Thursday 29 September 2011

EU Transaction Tax

Revenue-generation or revenge?

I was most interested by an early morning news item regarding the proposed transaction tax. Jose Manuel Barroso, president of the EU Commission, urged a 'yes' in the vote today in the German parliament regarding the bailout of Greece. Where Merkel sees the opportunity for German to accentuate its control and supremacy within Europe (a growing trend perhaps, I understand that conquest by finance is the preferred means of conquest these days?) others merely see more of Germany's being thrown down the drain trying to support 'waster nations' like Greece.

Barroso accentuated the need for the transaction tax (and Eurobonds) as a means of generating something in excess of fifty billion Euros, money that could be used to bail out faltering economies. Of course, those EU members who do not subscribe to the Euro are less inclined to see themselves paying out money when when they know there's nothing in it for them (prudent thinking or a lack of generosity? Then again we'd only probably be expecting generosity in Christian circles.).

One financial expert calculated that the money raised by a transaction tax would be nearer ten billion Euros and estimated the cost of collecting the money to be around twelve! When this was pointed out, the response was that it was more about 'making a statement' and 'making the bankers pay' than just bringing in money! The revenge issue is something the mindless moronic readership of some of the British rags will applaud when they read it this morning, after all it's revenge and that has to be good, doesn't it?

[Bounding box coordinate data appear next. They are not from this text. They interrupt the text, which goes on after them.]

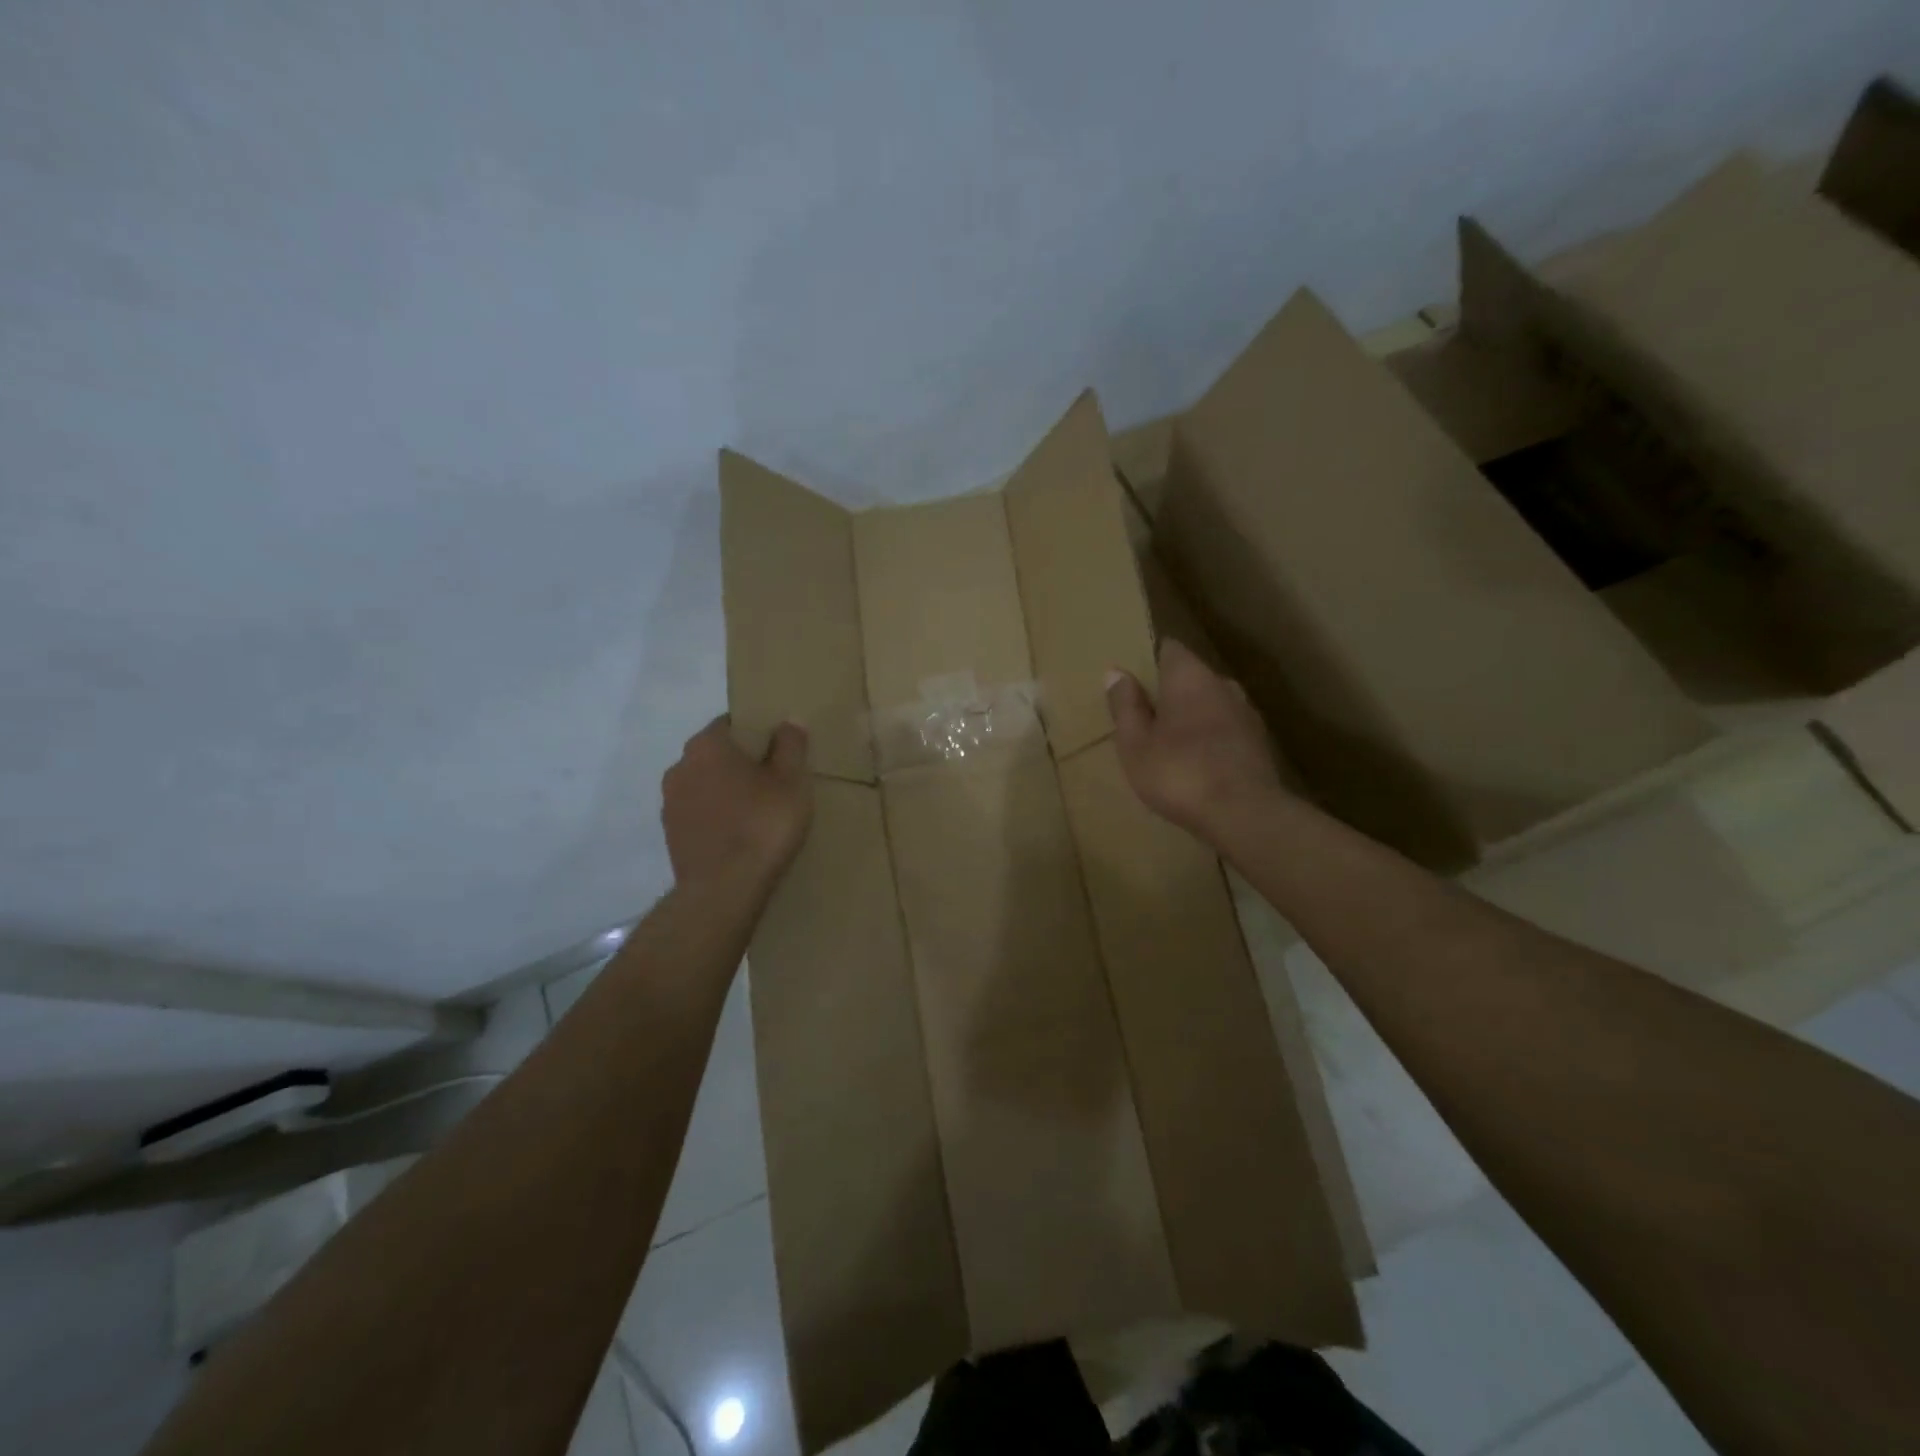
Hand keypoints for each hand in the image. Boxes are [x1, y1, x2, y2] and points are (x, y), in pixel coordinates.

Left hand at [662, 717, 812, 888]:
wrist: (723, 890)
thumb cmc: (762, 825)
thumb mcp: (791, 781)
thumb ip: (791, 746)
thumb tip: (789, 721)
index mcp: (707, 746)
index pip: (730, 724)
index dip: (755, 732)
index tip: (777, 750)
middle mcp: (680, 767)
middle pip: (715, 755)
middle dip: (740, 763)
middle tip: (773, 780)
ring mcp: (670, 804)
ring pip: (704, 786)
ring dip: (725, 792)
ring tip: (757, 812)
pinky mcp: (671, 836)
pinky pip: (699, 815)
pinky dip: (716, 818)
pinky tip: (739, 836)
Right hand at [1105, 639, 1286, 843]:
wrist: (1244, 814)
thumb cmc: (1179, 773)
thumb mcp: (1135, 743)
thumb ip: (1126, 705)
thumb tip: (1116, 672)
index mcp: (1189, 677)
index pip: (1169, 649)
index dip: (1150, 660)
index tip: (1133, 680)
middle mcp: (1222, 684)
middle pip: (1192, 677)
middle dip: (1171, 692)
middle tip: (1146, 716)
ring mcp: (1246, 713)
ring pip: (1212, 704)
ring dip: (1193, 716)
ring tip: (1171, 743)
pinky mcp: (1260, 743)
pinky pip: (1227, 729)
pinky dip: (1212, 738)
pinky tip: (1199, 763)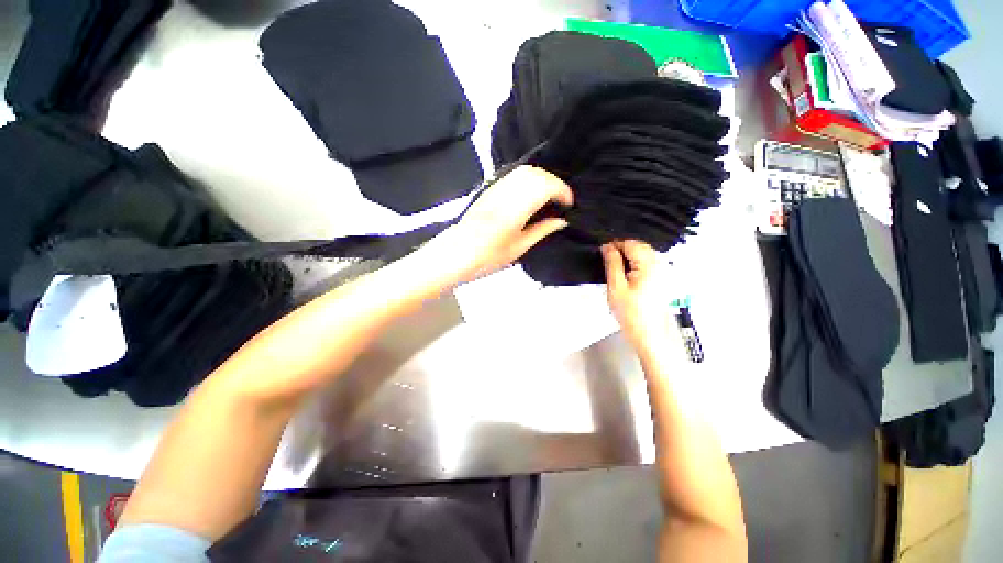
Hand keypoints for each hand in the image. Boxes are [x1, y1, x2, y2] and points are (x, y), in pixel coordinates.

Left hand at [433, 165, 573, 282]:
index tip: (569, 204)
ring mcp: (496, 188)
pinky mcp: (489, 189)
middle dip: (554, 182)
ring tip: (548, 197)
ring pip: (525, 171)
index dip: (562, 191)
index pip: (546, 185)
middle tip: (561, 201)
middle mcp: (506, 191)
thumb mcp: (518, 248)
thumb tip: (562, 221)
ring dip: (541, 179)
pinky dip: (528, 180)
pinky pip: (514, 175)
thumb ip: (541, 230)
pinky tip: (531, 195)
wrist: (455, 253)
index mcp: (516, 207)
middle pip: (536, 173)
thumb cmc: (488, 257)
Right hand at [602, 240, 673, 354]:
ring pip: (643, 253)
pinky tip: (627, 275)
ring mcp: (663, 271)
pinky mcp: (661, 278)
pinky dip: (635, 264)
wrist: (648, 334)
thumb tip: (607, 246)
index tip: (602, 253)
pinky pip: (647, 262)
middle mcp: (660, 264)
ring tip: (615, 269)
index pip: (631, 243)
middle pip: (639, 246)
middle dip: (622, 249)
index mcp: (649, 265)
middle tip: (607, 261)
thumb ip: (612, 263)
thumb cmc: (630, 313)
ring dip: (628, 257)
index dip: (615, 245)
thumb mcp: (616, 287)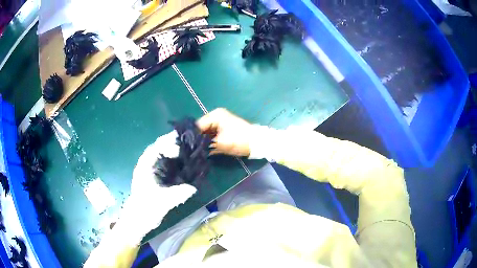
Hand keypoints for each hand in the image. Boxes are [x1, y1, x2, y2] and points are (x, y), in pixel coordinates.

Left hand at [125, 131, 196, 232]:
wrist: (137, 221)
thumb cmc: (145, 209)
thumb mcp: (162, 202)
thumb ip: (177, 194)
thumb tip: (193, 188)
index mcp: (144, 168)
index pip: (155, 149)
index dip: (167, 145)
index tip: (179, 149)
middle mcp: (145, 167)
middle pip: (157, 149)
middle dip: (170, 144)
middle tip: (186, 143)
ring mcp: (148, 172)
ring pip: (160, 156)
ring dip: (171, 151)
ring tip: (185, 150)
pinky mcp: (152, 179)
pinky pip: (162, 164)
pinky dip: (171, 161)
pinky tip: (180, 164)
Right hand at [197, 108, 253, 156]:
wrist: (256, 143)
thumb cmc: (239, 140)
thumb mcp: (221, 143)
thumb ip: (205, 144)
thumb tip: (194, 148)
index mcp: (215, 115)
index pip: (198, 125)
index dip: (194, 136)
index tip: (190, 147)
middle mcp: (216, 117)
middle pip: (202, 128)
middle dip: (198, 139)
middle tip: (194, 150)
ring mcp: (220, 122)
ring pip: (206, 132)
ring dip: (204, 141)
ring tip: (199, 151)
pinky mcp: (224, 129)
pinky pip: (212, 135)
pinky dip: (210, 142)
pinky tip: (206, 150)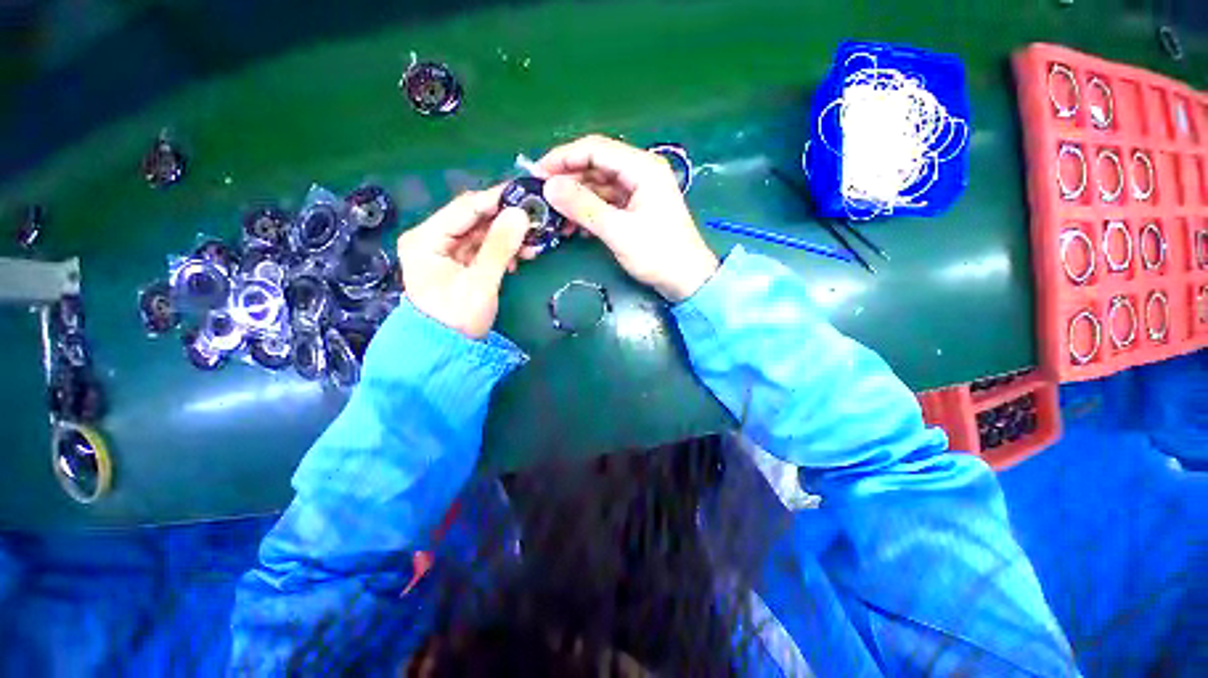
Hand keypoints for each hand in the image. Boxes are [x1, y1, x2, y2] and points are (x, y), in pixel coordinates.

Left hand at [397, 186, 528, 338]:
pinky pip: (485, 248)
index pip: (465, 208)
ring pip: (483, 233)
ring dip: (509, 237)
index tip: (527, 195)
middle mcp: (433, 238)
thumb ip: (500, 247)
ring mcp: (447, 251)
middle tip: (536, 221)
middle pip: (475, 219)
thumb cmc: (457, 317)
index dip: (496, 200)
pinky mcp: (460, 263)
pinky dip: (504, 250)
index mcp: (426, 238)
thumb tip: (521, 213)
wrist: (447, 350)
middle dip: (507, 221)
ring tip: (534, 242)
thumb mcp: (480, 282)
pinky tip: (522, 255)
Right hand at [536, 135, 718, 302]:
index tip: (537, 174)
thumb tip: (549, 187)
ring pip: (599, 186)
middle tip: (542, 199)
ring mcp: (639, 192)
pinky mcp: (636, 209)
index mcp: (642, 168)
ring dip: (577, 199)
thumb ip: (584, 207)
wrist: (686, 280)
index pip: (595, 149)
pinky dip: (590, 212)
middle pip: (596, 166)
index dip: (564, 158)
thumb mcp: (619, 231)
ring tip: (555, 218)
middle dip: (568, 181)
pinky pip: (607, 203)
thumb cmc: (658, 254)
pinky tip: (575, 226)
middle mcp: (640, 172)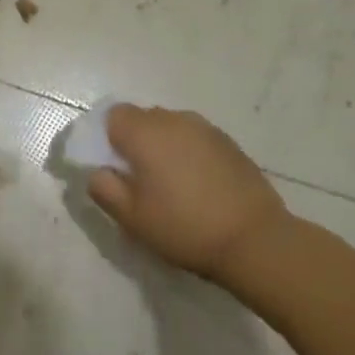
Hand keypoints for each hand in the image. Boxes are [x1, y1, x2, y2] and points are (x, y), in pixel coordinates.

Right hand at [87, 105, 289, 283]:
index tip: (113, 167)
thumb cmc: (184, 227)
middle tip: (139, 180)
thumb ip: (104, 189)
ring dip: (162, 146)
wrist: (256, 239)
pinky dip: (188, 153)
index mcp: (145, 132)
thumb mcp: (132, 218)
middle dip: (134, 141)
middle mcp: (174, 120)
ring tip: (170, 183)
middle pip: (142, 118)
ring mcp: (205, 128)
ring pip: (170, 127)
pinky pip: (194, 138)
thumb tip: (98, 172)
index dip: (106, 138)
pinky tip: (197, 185)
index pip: (113, 115)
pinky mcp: (228, 142)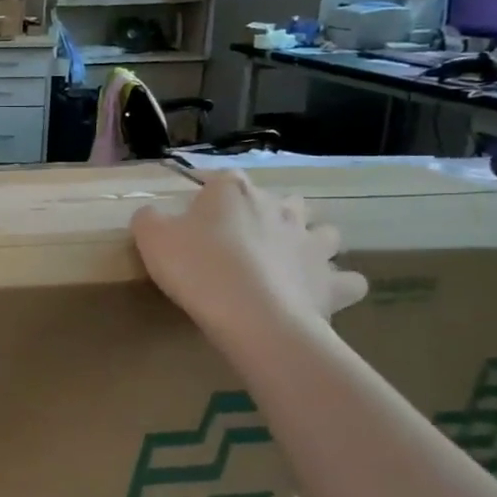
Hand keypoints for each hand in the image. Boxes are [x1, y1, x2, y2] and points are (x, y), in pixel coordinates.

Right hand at [131, 170, 366, 342]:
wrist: (252, 316)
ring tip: (288, 263)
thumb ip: (149, 219)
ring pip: (325, 232)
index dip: (208, 195)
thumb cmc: (198, 268)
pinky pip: (347, 280)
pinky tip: (318, 294)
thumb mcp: (152, 238)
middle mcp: (280, 208)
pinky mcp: (331, 281)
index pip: (222, 179)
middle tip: (244, 242)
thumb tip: (152, 215)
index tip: (193, 218)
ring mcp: (312, 243)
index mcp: (234, 191)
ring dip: (312, 241)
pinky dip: (336, 285)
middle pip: (282, 200)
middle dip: (271, 214)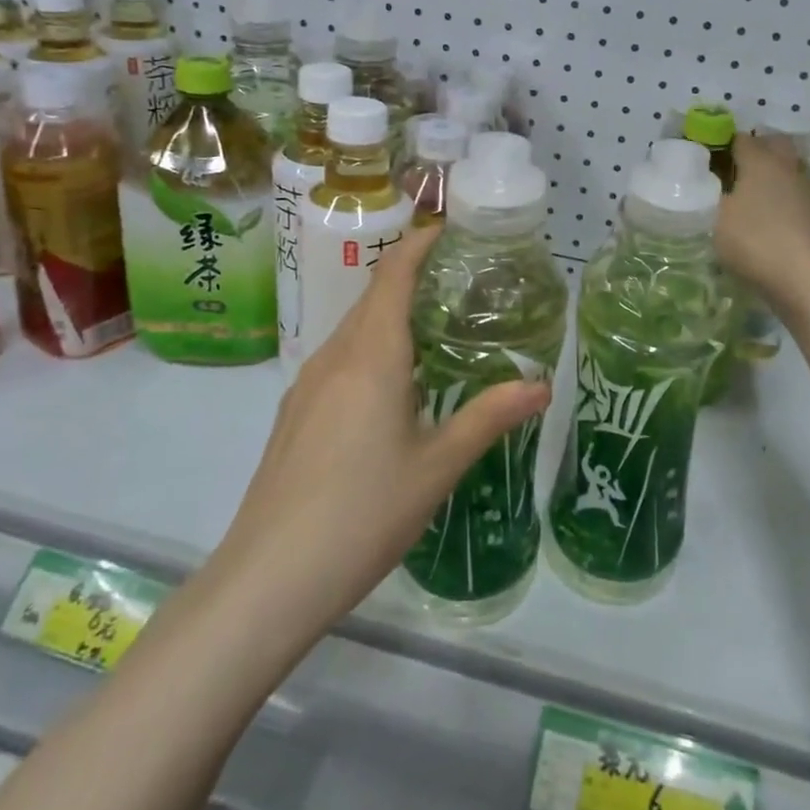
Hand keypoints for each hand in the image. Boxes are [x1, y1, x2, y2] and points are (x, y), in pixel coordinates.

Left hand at [215, 225, 550, 639]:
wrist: (268, 579)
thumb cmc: (363, 513)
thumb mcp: (438, 467)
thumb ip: (488, 418)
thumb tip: (541, 385)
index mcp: (371, 356)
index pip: (393, 275)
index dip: (419, 243)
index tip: (450, 230)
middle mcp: (334, 357)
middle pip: (372, 298)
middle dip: (411, 278)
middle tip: (460, 284)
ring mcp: (307, 386)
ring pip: (353, 331)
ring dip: (390, 317)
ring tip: (434, 332)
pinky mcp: (294, 415)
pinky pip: (338, 361)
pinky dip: (370, 350)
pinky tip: (392, 389)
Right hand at [716, 133, 809, 302]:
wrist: (801, 277)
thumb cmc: (753, 240)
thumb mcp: (714, 217)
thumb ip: (706, 195)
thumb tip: (704, 184)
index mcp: (761, 160)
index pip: (740, 138)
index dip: (721, 145)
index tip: (705, 160)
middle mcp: (787, 167)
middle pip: (774, 144)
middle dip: (755, 149)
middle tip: (732, 169)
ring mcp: (806, 190)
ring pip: (790, 166)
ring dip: (773, 171)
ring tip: (751, 191)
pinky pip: (796, 191)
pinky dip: (783, 194)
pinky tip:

So we have Ireland, Greece, Spain and Portugal all swaying in the breeze and whilst we read about powerplays and posturing across the board there are people in Greece who have to choose whether they eat or buy essential medicines. There are blind and otherwise disadvantaged people who have lost benefits and now struggle to exist and we are looking more like the third world in the West.

We have truly lost our way and have let our possessions, the culture of self and the desire for revenge rule us and in return have seen any sense of equity, justice and mercy depart.